John McCarten of The New Yorker posted a dissenting negative review, writing that the film "got on my nerves" and "struck me as desperately contrived and often witless", though he did concede that there were "some fine dances" in it.

Pauline Kael writes that the backgrounds seem to have been painted to fool the audience. In proving that it can "make things look real," Hollywood comes full circle in catering to mass audiences that prefer things that look like reality rather than illusion.

===Box office===
Seven Brides for Seven Brothers was the fifth most popular film at the British box office in 1955. According to MGM records it made $5,526,000 in the US and Canada and $3,877,000 elsewhere resulting in a profit of $3,198,000.

===Legacy===
The film came in third in a 2014 BBC Radio 2 listener poll of the UK's "Number One Essential Musicals" and was listed as number eight in the "Top 10 MGM musicals" in the book Top 10 of Film by Russell Ash.

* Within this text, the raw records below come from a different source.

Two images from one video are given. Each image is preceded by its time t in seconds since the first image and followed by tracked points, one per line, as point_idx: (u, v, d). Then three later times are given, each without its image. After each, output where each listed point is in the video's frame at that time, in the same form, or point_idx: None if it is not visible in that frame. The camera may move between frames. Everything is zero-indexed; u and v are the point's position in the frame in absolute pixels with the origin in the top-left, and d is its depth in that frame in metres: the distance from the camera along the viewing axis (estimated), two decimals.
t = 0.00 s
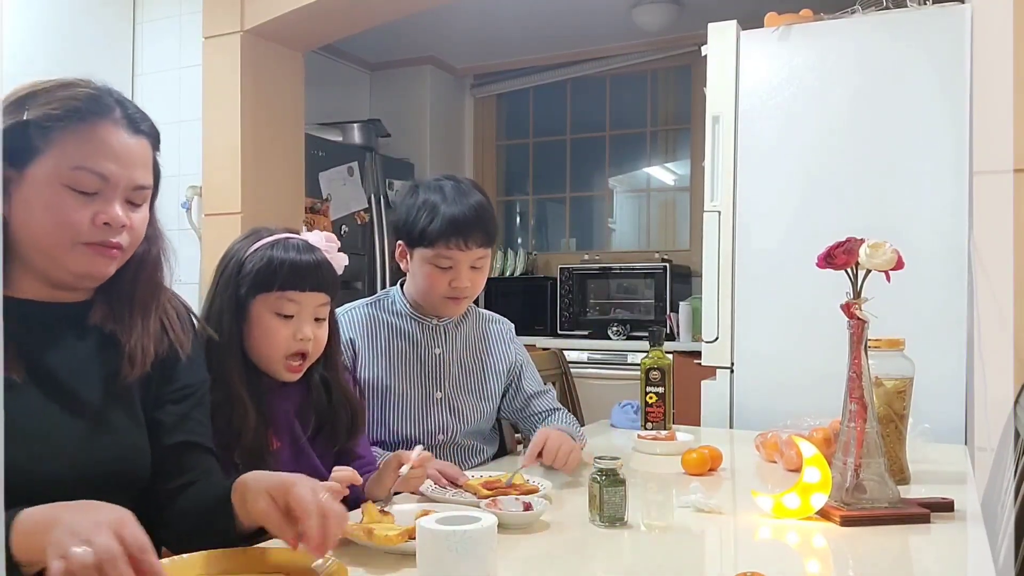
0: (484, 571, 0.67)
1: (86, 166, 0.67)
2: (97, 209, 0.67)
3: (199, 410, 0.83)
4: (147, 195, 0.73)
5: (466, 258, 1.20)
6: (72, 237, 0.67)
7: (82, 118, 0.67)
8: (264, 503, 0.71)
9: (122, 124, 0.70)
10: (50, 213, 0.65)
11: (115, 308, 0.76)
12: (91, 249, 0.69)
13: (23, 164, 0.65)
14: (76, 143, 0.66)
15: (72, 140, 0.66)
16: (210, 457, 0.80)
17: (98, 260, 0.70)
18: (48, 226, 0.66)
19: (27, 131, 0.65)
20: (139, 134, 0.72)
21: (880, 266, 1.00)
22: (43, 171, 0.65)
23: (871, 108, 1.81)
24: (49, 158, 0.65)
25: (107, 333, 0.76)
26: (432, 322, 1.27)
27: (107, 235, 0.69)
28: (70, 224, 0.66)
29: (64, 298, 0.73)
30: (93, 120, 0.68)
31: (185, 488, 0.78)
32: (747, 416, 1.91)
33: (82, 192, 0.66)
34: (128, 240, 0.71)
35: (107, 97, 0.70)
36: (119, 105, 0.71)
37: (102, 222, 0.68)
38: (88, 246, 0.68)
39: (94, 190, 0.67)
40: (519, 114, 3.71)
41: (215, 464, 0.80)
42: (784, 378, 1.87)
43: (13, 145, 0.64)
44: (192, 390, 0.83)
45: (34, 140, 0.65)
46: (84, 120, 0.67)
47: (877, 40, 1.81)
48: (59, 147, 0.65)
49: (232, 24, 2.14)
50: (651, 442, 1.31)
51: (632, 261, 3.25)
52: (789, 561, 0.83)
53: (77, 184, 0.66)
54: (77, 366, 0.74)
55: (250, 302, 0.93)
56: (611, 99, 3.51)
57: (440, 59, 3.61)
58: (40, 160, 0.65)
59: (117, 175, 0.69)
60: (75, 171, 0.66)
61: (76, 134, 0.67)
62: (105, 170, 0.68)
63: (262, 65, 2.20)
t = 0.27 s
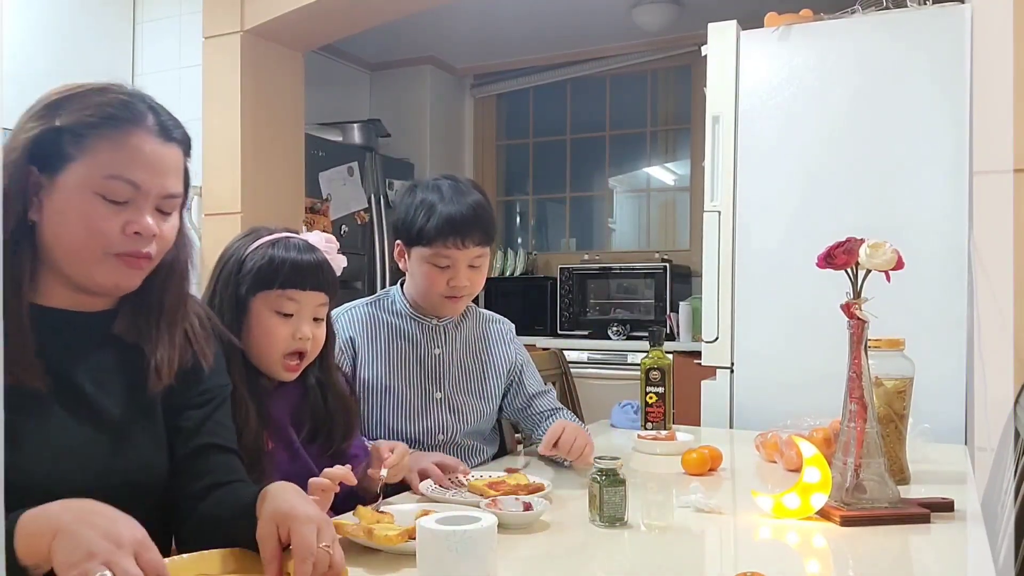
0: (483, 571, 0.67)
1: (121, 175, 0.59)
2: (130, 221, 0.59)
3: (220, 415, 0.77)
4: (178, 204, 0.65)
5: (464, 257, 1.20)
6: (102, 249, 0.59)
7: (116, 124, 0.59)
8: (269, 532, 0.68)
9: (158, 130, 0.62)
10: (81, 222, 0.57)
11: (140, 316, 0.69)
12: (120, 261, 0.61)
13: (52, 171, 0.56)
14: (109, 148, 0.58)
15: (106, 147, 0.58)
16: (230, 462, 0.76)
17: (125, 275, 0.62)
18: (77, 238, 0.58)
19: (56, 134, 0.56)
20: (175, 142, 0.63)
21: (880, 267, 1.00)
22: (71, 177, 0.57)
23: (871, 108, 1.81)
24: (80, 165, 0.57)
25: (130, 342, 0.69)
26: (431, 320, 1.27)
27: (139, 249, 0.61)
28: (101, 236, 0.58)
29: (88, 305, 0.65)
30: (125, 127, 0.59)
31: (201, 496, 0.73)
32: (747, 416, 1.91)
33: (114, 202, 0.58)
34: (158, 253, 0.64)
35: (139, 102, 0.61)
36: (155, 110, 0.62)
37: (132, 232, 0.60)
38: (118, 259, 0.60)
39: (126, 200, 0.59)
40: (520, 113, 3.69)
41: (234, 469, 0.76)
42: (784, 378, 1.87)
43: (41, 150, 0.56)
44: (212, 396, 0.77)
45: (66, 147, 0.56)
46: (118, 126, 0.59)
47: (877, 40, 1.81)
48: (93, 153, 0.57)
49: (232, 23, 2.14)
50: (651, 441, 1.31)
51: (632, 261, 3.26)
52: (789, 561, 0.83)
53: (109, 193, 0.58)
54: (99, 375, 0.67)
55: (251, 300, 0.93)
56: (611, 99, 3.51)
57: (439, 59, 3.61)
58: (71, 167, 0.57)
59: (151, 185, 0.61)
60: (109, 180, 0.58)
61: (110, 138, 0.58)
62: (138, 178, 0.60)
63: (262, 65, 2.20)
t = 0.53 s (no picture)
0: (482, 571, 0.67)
1: (136, 185, 0.59)
2: (144, 231, 0.59)
3: (225, 418, 0.79)
4: (194, 215, 0.65)
5: (461, 253, 1.20)
6: (117, 261, 0.60)
7: (134, 134, 0.59)
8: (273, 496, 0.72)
9: (173, 141, 0.62)
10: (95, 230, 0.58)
11: (153, 322, 0.71)
12: (131, 269, 0.61)
13: (70, 179, 0.57)
14: (128, 158, 0.58)
15: (124, 156, 0.58)
16: (234, 463, 0.77)
17: (138, 283, 0.63)
18: (93, 247, 0.58)
19: (74, 143, 0.57)
20: (192, 153, 0.64)
21: (880, 267, 1.00)
22: (87, 187, 0.57)
23: (872, 107, 1.81)
24: (95, 174, 0.57)
25: (143, 348, 0.70)
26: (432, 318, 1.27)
27: (152, 259, 0.62)
28: (117, 246, 0.59)
29: (105, 311, 0.66)
30: (144, 136, 0.60)
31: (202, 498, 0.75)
32: (748, 416, 1.91)
33: (128, 212, 0.59)
34: (170, 262, 0.64)
35: (156, 109, 0.62)
36: (172, 120, 0.63)
37: (146, 242, 0.60)
38: (132, 270, 0.61)
39: (141, 210, 0.59)
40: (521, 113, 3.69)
41: (238, 470, 0.77)
42: (784, 378, 1.86)
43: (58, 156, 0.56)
44: (218, 398, 0.79)
45: (83, 153, 0.57)
46: (136, 135, 0.59)
47: (878, 39, 1.80)
48: (108, 161, 0.57)
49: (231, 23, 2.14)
50: (651, 441, 1.31)
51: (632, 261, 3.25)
52: (790, 562, 0.82)
53: (123, 204, 0.58)
54: (113, 383, 0.68)
55: (250, 296, 0.92)
56: (611, 99, 3.51)
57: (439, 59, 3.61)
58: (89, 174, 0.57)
59: (168, 198, 0.61)
60: (126, 191, 0.58)
61: (127, 148, 0.58)
62: (153, 189, 0.60)
63: (261, 65, 2.20)
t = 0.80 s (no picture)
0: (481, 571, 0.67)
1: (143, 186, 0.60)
2: (150, 233, 0.42)
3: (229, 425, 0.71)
4: (198, 219, 0.48)
5: (462, 253, 1.20)
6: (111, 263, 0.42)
7: (140, 129, 0.43)
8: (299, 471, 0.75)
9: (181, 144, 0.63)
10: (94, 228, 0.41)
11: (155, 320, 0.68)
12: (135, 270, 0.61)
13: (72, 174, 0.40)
14: (137, 156, 0.42)
15: (129, 155, 0.42)
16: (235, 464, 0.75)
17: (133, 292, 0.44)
18: (82, 254, 0.41)
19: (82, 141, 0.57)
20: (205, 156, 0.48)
21: (881, 267, 1.00)
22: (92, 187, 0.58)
23: (872, 108, 1.81)
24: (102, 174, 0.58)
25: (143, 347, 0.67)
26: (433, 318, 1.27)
27: (149, 271, 0.44)
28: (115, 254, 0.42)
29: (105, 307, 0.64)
30: (149, 133, 0.43)
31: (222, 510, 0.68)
32: (748, 416, 1.91)
33: (130, 215, 0.42)
34: (174, 271, 0.47)
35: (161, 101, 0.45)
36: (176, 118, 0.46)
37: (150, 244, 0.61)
38: (133, 271, 0.43)
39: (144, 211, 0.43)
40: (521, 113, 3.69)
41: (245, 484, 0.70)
42: (784, 378, 1.86)
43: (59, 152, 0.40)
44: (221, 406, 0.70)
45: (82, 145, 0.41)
46: (142, 135, 0.43)
47: (878, 39, 1.80)
48: (111, 158, 0.41)
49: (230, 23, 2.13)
50: (652, 442, 1.30)
51: (632, 261, 3.25)
52: (789, 562, 0.82)
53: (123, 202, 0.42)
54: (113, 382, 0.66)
55: (249, 295, 0.83)
56: (611, 99, 3.51)
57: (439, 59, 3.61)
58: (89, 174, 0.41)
59: (171, 203, 0.44)
60: (127, 189, 0.42)
61: (131, 148, 0.42)
62: (153, 191, 0.43)
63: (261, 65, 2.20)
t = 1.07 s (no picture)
0: (482, 570, 0.67)
1: (148, 185, 0.60)
2: (153, 233, 0.60)
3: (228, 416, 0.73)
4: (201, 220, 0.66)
5: (462, 254, 1.20)
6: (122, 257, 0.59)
7: (149, 136, 0.60)
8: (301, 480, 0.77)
9: (184, 145, 0.63)
10: (106, 224, 0.57)
11: (163, 324, 0.64)
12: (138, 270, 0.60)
13: (84, 177, 0.56)
14: (140, 157, 0.59)
15: (138, 157, 0.59)
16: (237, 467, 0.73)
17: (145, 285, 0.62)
18: (97, 247, 0.58)
19: (88, 140, 0.56)
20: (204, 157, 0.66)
21: (881, 267, 1.00)
22: (98, 186, 0.57)
23: (872, 108, 1.81)
24: (107, 173, 0.57)
25: (149, 351, 0.63)
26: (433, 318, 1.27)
27: (158, 261, 0.62)
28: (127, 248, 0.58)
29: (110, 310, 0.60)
30: (158, 138, 0.61)
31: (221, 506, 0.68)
32: (748, 416, 1.91)
33: (139, 211, 0.59)
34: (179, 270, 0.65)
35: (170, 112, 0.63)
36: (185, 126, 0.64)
37: (154, 243, 0.60)
38: (140, 269, 0.60)
39: (153, 211, 0.60)
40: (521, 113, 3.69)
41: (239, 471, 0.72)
42: (784, 378, 1.87)
43: (75, 156, 0.56)
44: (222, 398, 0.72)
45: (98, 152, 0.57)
46: (151, 136, 0.60)
47: (878, 39, 1.80)
48: (122, 161, 0.58)
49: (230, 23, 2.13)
50: (652, 442, 1.30)
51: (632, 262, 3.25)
52: (789, 562, 0.82)
53: (137, 202, 0.59)
54: (121, 388, 0.62)
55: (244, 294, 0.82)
56: (611, 99, 3.51)
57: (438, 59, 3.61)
58: (100, 173, 0.57)
59: (178, 200, 0.62)
60: (136, 189, 0.59)
61: (140, 148, 0.59)
62: (165, 191, 0.61)
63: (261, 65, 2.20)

In 2004, the film was selected for preservation in the United States National Film Registry as being deemed "culturally, historically, or aesthetically significant." In 2006, it was ranked number 21 on the American Film Institute's list of best musicals. In 2008, the film was ranked number 464 in Empires list of the 500 greatest films of all time.

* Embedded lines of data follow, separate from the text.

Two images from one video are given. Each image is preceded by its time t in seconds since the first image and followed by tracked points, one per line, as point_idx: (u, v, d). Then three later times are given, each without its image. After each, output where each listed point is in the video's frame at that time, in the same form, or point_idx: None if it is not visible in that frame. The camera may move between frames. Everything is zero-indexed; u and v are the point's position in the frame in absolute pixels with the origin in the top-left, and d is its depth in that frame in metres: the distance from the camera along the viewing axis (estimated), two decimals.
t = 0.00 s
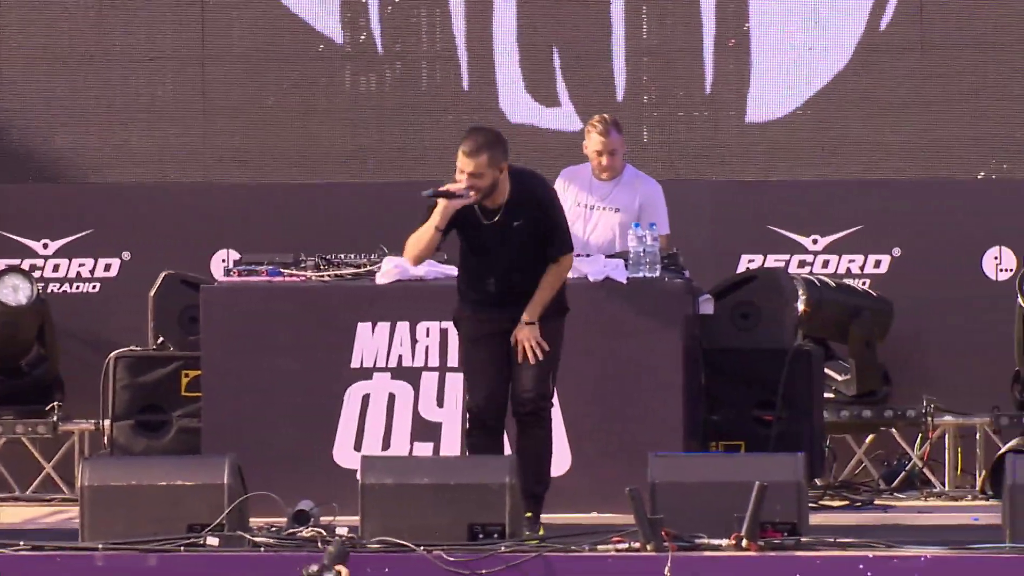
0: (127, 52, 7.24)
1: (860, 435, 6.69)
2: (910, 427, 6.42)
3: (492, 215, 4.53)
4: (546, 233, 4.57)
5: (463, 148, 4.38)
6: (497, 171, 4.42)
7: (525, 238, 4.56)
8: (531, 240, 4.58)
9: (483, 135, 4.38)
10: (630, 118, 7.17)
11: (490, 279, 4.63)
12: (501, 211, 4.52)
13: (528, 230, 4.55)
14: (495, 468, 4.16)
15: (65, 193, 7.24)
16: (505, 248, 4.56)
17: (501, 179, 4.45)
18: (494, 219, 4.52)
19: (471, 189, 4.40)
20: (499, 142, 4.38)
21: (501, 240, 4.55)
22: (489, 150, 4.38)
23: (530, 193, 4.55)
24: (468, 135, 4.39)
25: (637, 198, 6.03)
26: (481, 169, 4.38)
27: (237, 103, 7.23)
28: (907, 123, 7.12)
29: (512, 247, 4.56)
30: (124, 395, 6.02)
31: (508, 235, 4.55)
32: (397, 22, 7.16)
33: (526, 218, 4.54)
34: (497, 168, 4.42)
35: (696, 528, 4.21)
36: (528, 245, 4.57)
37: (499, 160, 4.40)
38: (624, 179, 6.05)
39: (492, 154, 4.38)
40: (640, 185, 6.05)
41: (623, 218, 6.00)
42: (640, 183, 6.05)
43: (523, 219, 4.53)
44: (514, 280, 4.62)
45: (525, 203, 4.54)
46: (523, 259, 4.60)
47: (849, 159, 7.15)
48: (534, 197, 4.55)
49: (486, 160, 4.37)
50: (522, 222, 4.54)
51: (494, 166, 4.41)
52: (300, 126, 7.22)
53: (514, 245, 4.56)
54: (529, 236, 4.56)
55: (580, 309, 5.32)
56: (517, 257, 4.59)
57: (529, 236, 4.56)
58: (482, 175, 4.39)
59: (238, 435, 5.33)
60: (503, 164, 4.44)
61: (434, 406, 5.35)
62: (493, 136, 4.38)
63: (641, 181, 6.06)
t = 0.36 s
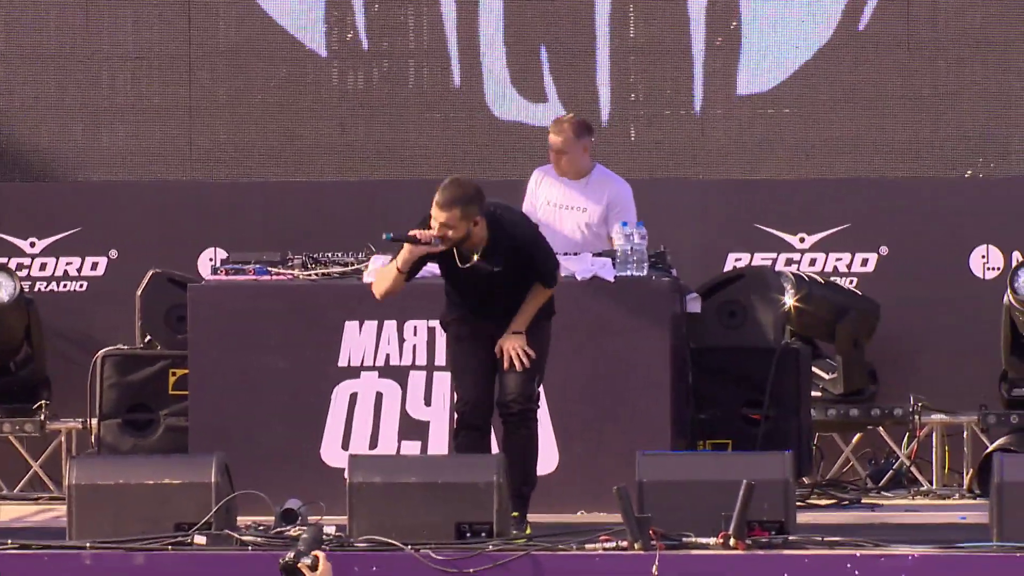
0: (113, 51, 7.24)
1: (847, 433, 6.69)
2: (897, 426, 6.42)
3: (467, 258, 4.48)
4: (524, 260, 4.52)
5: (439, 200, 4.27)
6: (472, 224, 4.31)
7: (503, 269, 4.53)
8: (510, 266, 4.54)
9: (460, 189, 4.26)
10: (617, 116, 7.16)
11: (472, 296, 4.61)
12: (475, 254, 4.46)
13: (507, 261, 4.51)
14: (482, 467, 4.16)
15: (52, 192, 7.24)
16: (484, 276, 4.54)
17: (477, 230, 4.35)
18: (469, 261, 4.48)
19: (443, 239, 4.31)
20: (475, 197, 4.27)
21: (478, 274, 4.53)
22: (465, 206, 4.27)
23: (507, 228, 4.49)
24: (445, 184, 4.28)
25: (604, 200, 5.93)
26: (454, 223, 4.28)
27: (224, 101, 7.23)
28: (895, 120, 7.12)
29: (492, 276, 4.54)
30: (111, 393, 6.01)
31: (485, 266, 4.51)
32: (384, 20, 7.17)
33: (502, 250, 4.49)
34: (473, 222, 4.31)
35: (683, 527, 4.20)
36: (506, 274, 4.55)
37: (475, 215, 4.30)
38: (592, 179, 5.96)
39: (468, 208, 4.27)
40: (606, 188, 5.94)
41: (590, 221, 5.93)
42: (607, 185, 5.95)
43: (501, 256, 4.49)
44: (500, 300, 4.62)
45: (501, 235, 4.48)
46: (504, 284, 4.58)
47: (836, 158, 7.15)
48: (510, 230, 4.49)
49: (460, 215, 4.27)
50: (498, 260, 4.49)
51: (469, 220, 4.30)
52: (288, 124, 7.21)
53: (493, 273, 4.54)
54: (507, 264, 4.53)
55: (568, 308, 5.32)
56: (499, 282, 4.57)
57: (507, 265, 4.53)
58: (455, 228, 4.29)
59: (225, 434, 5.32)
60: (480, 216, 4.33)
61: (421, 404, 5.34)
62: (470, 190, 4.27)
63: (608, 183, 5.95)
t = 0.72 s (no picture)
0: (111, 50, 7.24)
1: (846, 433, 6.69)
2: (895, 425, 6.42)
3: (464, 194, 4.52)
4: (518, 208, 4.55)
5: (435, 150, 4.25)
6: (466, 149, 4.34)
7: (500, 216, 4.55)
8: (506, 220, 4.56)
9: (448, 127, 4.27)
10: (614, 115, 7.16)
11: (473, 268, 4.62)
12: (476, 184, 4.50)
13: (503, 205, 4.55)
14: (480, 466, 4.16)
15: (49, 190, 7.24)
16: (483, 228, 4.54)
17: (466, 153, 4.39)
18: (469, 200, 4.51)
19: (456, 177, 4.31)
20: (463, 125, 4.29)
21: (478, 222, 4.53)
22: (458, 137, 4.29)
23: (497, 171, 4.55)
24: (430, 132, 4.26)
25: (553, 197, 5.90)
26: (458, 160, 4.30)
27: (222, 100, 7.23)
28: (892, 120, 7.12)
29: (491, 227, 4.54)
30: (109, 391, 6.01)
31: (484, 218, 4.53)
32: (382, 19, 7.17)
33: (495, 194, 4.54)
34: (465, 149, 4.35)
35: (681, 526, 4.20)
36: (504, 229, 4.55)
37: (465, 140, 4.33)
38: (542, 175, 5.95)
39: (461, 137, 4.30)
40: (552, 184, 5.90)
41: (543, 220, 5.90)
42: (555, 179, 5.91)
43: (494, 195, 4.53)
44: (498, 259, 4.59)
45: (493, 176, 4.54)
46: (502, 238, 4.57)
47: (833, 156, 7.15)
48: (500, 170, 4.55)
49: (460, 150, 4.29)
50: (493, 199, 4.53)
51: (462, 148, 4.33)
52: (285, 124, 7.21)
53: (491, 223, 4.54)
54: (503, 214, 4.55)
55: (566, 306, 5.32)
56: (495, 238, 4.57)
57: (503, 212, 4.55)
58: (459, 162, 4.31)
59: (223, 433, 5.32)
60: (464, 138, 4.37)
61: (419, 403, 5.35)
62: (456, 122, 4.29)
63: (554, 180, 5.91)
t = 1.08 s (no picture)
0: (111, 50, 7.24)
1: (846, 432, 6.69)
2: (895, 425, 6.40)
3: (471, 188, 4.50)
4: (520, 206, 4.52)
5: (461, 135, 4.32)
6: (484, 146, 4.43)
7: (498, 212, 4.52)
8: (505, 217, 4.55)
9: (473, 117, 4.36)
10: (614, 115, 7.15)
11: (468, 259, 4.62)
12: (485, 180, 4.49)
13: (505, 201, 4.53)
14: (480, 465, 4.16)
15: (50, 190, 7.24)
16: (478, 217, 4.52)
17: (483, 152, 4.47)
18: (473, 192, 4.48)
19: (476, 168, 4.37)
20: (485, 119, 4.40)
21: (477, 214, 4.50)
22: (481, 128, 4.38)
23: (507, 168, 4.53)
24: (455, 119, 4.34)
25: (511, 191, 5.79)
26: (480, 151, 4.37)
27: (222, 100, 7.23)
28: (892, 120, 7.12)
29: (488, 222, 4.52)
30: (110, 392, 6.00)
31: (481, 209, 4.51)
32: (383, 19, 7.17)
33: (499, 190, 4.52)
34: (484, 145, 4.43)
35: (681, 527, 4.20)
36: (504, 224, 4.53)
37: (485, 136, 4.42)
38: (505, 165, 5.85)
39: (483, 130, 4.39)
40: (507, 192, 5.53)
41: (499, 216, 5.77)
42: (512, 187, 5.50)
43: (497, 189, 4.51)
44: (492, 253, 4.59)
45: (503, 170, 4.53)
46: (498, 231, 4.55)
47: (833, 156, 7.15)
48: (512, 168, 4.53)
49: (482, 140, 4.37)
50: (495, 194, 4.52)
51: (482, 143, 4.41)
52: (285, 123, 7.21)
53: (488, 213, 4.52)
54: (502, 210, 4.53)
55: (567, 306, 5.33)
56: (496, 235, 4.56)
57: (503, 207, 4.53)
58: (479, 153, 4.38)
59: (223, 433, 5.32)
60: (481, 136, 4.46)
61: (419, 403, 5.36)
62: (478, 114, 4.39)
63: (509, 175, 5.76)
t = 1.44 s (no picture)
0: (111, 50, 7.24)
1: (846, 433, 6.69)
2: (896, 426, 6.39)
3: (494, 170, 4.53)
4: (539, 189, 4.54)
5: (476, 110, 4.31)
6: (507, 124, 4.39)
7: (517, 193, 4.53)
8: (523, 198, 4.55)
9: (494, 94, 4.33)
10: (615, 115, 7.15)
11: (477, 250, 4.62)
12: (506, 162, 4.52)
13: (525, 182, 4.54)
14: (480, 465, 4.16)
15: (50, 191, 7.24)
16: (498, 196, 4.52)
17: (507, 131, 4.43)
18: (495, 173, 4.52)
19: (490, 144, 4.35)
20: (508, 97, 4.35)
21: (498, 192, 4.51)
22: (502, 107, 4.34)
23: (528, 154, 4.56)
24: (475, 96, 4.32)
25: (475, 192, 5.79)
26: (496, 129, 4.34)
27: (222, 100, 7.22)
28: (893, 121, 7.12)
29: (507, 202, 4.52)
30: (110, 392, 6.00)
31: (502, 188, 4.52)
32: (383, 19, 7.17)
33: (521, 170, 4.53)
34: (506, 124, 4.39)
35: (682, 527, 4.20)
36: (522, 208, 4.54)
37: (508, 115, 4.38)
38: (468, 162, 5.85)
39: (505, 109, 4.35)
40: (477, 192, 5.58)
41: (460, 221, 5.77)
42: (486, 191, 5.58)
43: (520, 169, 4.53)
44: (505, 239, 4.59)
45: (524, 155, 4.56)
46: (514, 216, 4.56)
47: (833, 156, 7.14)
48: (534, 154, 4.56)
49: (499, 118, 4.33)
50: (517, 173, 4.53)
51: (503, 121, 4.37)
52: (285, 123, 7.20)
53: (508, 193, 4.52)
54: (522, 191, 4.54)
55: (567, 306, 5.33)
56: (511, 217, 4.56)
57: (524, 189, 4.54)
58: (496, 131, 4.35)
59: (223, 433, 5.32)
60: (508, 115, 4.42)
61: (420, 403, 5.36)
62: (503, 92, 4.35)
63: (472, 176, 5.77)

===Awards and nominations===

| Award | Category | Nominee(s) | Result | Ref. |
| Academy Awards | Best Motion Picture | Jack Cummings | Nominated |  |
| Best Screenplay | Albert Hackett, Frances Goodrich, and Dorothy Kingsley | Nominated |
| Best Cinematography — Color | George Folsey | Nominated |
| Best Film Editing | Ralph E. Winters | Nominated |
| Best Scoring of a Musical Picture | Adolph Deutsch and Saul Chaplin | Won |
| British Academy Film Awards | Best Film from any Source |  | Nominated |  |
| Directors Guild of America Awards | Outstanding Directorial Achievement in Motion Pictures | Stanley Donen | Nominated |  |
| Golden Globe Awards | Most Promising Newcomer – Male | Jeff Richards | Won |  |
| Laurel Awards | Top Male Musical Performance | Howard Keel | Won |  |
| National Board of Review Awards | Top Ten Films |  | 2nd Place |  |
| National Film Preservation Board | National Film Registry |  | Inducted |  |
| Online Film & Television Association Awards | Hall of Fame — Motion Picture |  | Inducted |  |
| Satellite Awards | Outstanding Youth DVD | Seven Brides for Seven Brothers (for the Warner Bros. Edition) | Nominated |  |
| Writers Guild of America Awards | Best Written American Musical | Albert Hackett, Frances Goodrich, and Dorothy Kingsley | Won |  |

The film is recognized by American Film Institute in these lists:
- 2006: AFI's Greatest Movie Musicals — number 21

==Adaptations and remakes==
- Turkish film Beş Fındıkçı Gelin 1966 is a remake of Seven Brides for Seven Brothers.
- The 1968–1970 TV series Here Come the Brides was inspired by the film.
- The 1978 stage musical Seven Brides for Seven Brothers is an adaptation of the film, with a book by Lawrence Kasha and David Landay. Four songs from the film ("Bless Your Beautiful Hide", "Wonderful Wonderful Day", "Goin' Courtin'", and "Sobbin' Women") were kept for the stage musical; the rest of the score consisted of new songs written by Al Kasha and Joel Hirschhorn.
- The TV series Seven Brides for Seven Brothers, loosely based on the film, ran weekly on CBS from September 19, 1982, to March 23, 1983.
- The 1982 Bollywood film Satte Pe Satta ("Seven on Seven") is an unofficial remake of Seven Brides for Seven Brothers.
- Loosely remade by the Brazilian comic group Os Trapalhões in 1988 as the film O Casamento dos Trapalhões ("The Bumbling Ones' Wedding or Tramps' Wedding"). Instead of seven, there are four brothers (the members of Os Trapalhões); midway through the movie, they are visited by their four nephews, all members of the Brazilian band Dominó.